:: REQUIRED ACTION ::
Filter on the word "order": copy each matching line from the listing below.

:: INFORMATION GIVEN ::
--- START ---

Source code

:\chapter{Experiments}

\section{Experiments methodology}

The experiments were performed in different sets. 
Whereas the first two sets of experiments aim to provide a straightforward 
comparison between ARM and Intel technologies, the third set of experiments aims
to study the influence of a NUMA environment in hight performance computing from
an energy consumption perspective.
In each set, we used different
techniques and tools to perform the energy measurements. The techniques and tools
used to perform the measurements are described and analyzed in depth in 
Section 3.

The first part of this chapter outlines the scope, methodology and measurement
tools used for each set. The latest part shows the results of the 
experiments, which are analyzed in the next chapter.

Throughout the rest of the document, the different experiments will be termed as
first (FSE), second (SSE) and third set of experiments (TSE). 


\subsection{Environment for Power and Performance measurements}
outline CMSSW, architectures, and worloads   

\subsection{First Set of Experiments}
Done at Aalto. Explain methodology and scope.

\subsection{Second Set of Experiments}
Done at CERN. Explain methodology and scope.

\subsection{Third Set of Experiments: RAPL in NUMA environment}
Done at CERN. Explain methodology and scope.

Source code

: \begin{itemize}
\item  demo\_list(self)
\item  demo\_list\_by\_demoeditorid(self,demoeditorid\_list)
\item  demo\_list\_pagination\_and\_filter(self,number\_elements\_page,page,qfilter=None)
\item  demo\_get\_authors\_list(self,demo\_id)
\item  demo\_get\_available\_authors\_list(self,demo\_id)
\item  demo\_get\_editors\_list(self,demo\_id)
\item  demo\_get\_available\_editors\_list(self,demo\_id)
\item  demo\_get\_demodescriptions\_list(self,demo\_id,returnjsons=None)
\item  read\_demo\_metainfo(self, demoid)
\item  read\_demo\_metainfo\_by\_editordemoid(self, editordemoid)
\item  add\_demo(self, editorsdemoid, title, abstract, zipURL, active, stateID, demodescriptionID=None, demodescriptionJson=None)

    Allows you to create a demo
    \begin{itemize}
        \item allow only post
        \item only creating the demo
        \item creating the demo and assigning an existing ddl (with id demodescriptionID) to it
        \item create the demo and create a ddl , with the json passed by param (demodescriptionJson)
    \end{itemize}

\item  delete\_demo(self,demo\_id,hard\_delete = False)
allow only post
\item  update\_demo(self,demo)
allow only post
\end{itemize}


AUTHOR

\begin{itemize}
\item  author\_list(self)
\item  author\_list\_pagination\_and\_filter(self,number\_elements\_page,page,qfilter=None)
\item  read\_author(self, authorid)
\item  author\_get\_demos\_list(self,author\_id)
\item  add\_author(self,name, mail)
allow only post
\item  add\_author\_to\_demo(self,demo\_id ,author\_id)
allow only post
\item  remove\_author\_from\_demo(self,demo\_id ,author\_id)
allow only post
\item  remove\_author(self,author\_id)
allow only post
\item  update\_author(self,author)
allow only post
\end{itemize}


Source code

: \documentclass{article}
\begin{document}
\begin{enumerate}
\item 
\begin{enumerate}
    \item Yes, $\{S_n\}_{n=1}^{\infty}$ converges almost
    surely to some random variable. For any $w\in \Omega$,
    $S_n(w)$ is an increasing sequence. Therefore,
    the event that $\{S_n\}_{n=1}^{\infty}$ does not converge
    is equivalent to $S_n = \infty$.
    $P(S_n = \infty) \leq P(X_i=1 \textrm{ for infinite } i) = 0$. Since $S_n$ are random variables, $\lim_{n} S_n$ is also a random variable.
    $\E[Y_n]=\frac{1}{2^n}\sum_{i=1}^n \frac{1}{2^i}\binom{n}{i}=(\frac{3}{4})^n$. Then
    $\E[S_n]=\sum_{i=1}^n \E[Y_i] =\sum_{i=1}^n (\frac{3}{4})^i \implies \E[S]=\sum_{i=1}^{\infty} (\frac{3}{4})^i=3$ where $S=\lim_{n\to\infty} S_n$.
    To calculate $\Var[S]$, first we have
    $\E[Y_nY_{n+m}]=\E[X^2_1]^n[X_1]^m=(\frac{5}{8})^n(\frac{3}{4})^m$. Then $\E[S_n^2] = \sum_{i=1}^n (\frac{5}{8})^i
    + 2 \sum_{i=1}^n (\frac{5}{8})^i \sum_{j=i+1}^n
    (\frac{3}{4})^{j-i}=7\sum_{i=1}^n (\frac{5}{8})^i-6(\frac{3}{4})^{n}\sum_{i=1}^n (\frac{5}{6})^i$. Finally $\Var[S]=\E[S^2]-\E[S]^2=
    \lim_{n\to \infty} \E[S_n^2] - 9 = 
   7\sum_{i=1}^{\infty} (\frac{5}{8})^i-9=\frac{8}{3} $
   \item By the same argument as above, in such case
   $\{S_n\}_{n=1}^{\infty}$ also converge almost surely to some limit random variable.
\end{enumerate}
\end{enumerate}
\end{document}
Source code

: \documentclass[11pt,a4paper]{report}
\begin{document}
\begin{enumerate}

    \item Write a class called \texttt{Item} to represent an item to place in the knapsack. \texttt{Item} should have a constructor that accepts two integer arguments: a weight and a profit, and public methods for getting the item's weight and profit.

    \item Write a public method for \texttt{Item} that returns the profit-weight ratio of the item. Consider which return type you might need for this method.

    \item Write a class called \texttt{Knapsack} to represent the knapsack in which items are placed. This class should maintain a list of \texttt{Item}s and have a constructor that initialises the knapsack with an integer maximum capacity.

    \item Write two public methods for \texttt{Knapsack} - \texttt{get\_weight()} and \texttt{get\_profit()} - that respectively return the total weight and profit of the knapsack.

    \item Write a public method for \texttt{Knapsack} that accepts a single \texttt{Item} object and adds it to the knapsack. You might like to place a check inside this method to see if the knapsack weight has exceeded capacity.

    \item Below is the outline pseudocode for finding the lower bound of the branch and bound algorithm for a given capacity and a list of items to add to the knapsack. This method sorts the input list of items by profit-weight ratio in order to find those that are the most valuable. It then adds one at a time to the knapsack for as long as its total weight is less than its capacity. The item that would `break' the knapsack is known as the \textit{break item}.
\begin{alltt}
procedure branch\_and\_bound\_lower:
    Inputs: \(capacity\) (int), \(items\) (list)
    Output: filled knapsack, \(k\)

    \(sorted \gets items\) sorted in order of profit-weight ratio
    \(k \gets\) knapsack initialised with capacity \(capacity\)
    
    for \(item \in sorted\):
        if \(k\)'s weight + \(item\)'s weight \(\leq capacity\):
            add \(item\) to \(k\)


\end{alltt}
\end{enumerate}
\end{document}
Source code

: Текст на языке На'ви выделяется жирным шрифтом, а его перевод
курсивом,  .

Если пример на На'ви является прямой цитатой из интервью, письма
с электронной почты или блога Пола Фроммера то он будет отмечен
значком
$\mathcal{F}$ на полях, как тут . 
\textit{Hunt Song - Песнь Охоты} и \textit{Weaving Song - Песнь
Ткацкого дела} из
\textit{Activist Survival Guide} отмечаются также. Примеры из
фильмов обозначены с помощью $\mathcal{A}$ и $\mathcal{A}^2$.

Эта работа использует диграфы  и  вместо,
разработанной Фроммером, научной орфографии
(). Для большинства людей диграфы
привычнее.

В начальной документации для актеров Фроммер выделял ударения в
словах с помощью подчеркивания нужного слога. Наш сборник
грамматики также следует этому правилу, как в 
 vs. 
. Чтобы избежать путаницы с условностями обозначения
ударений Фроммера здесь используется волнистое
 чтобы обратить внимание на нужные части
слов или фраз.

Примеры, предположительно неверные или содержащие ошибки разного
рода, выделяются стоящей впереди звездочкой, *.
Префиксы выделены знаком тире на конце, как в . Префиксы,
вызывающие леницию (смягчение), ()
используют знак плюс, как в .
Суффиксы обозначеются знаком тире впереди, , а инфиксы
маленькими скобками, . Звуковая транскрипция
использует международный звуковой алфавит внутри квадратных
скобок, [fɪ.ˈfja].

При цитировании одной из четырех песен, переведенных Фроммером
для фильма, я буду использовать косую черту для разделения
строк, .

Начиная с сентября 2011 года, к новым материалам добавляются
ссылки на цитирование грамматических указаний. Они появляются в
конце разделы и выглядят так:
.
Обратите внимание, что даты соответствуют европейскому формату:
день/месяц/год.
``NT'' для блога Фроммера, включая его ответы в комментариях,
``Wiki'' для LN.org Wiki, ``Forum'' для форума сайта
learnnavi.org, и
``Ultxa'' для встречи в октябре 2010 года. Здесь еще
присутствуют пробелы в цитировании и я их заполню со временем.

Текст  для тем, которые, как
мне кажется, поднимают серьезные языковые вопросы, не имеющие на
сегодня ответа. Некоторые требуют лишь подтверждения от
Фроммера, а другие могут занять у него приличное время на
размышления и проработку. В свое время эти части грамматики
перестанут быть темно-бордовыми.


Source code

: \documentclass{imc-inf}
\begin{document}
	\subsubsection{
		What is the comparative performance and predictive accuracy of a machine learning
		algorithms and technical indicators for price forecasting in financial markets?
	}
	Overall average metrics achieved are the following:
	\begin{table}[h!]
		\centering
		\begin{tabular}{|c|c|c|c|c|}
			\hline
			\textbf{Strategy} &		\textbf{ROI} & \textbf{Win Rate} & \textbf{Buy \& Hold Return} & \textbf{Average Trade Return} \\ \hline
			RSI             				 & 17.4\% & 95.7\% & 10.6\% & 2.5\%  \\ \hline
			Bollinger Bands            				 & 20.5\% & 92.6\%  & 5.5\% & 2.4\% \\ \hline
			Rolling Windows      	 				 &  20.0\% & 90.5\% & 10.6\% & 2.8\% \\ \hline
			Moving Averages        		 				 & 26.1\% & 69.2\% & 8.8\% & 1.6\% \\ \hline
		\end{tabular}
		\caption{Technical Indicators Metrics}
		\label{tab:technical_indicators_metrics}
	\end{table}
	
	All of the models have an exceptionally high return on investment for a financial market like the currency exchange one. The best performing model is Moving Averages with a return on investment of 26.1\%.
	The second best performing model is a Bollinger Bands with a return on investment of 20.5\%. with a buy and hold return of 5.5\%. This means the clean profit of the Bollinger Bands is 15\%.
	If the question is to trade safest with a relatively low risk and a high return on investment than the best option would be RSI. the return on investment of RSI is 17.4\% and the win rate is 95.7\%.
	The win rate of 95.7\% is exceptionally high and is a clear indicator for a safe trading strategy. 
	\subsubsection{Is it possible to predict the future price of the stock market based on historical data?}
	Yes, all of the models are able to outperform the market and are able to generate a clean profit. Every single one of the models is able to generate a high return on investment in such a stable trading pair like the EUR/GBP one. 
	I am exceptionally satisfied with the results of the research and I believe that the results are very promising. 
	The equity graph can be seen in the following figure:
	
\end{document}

--- END ---

:: THE ANSWER ::
    \item Below is the outline pseudocode for finding the lower bound of the branch and bound algorithm for a given capacity and a list of items to add to the knapsack. This method sorts the input list of items by profit-weight ratio in order to find those that are the most valuable. It then adds one at a time to the knapsack for as long as its total weight is less than its capacity. The item that would `break' the knapsack is known as the \textit{break item}.
    \(sorted \gets items\) sorted in order of profit-weight ratio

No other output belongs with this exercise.